Fluido wrote: ↑
Tue Apr 12, 2022 11:15 am
At 3:04 it seems there are many vanes at front part of undertray.
Any better picutre and function of it?
Why so many vanes, dont they block/slow down airflow too much?
On one side they raise pressure, on the other side they lower pressure. The vanes act like a passive air pump. The low pressure zone behind the vanes acts as a vacuum cleaner for air upstream, accelerating it.
Remember that flow velocity is dependent on the pressure difference between the inlet and throat of a venturi channel. The greater the pressure difference between the inlet and throat the greater the flow velocity. Like an air compressor, the pressure in the air lines is ~6x the pressure at ambient, so the air rushes out of the lines into ambient.
The strakes create high pressure, by the 3rd law, there's an equal but opposite reaction elsewhere.
Wings work the same way no? One side raises pressure, and the other side lowers pressure. Mass is displaced and force is generated.
How did the fan car work? It maintained low pressure underneath, which allowed the high surrounding static pressure to press down on the car. The skirts were used because air pressure functions in all directions. That fan creates high pressure on one side(the blowing side) and low pressure on the other.
The strakes at the front are basically static fans, they push air outward instead of letting it go rearward, less airmass means less air pressure. Less air pressure means more acceleration of upstream air, more momentum, means less static pressure(up to a point).
The strakes are what choke, because that channel is so small, you can see on pressure traces, there's a pressure peak where the innermost strake and the floor interact. That pressure peak indicates sonic choking.

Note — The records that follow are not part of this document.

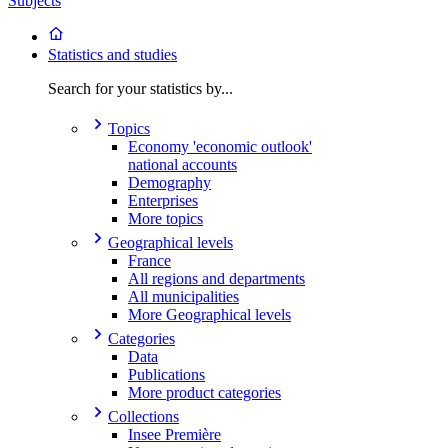
Subjects
Statistics and studies
Search for your statistics by...
Topics
Economy 'economic outlook'
national accounts
Demography
Enterprises
More topics
Geographical levels
France
All regions and departments
All municipalities
More Geographical levels
Categories
Data
Publications
More product categories
Collections
Insee Première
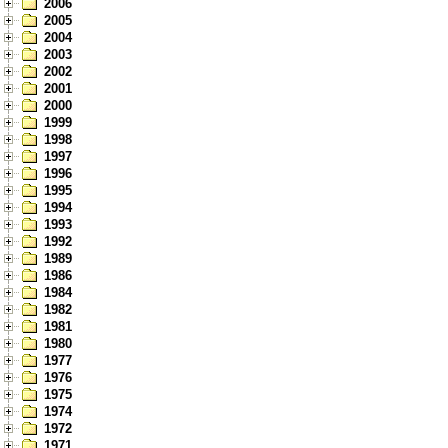
2006
2005
2004
2003
2002
2001
2000
1999
1998
1997
1996
1995
1994
1993
1992
1989
1986
1984
1982
1981
1980
1977
1976
1975
1974
1972
1971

From there the only way to further accelerate the air is to lower the backpressure downstream.
Look closely, you see the pressure at the leading edge of the floor between the inner strake and the plank area have slightly high pressure, then the airflow starts accelerating despite
a diverging section. When airflow accelerates in a diverging section, it implies the flow velocity is high enough for compressibility effects to be at play, or that the flow is choked/sonic.
You notice the inner strake diverges from the floor on the RB18. With non compressible flows, diverging sections reduce airflow velocity, yet from the CFD we see that the airflow clearly accelerates.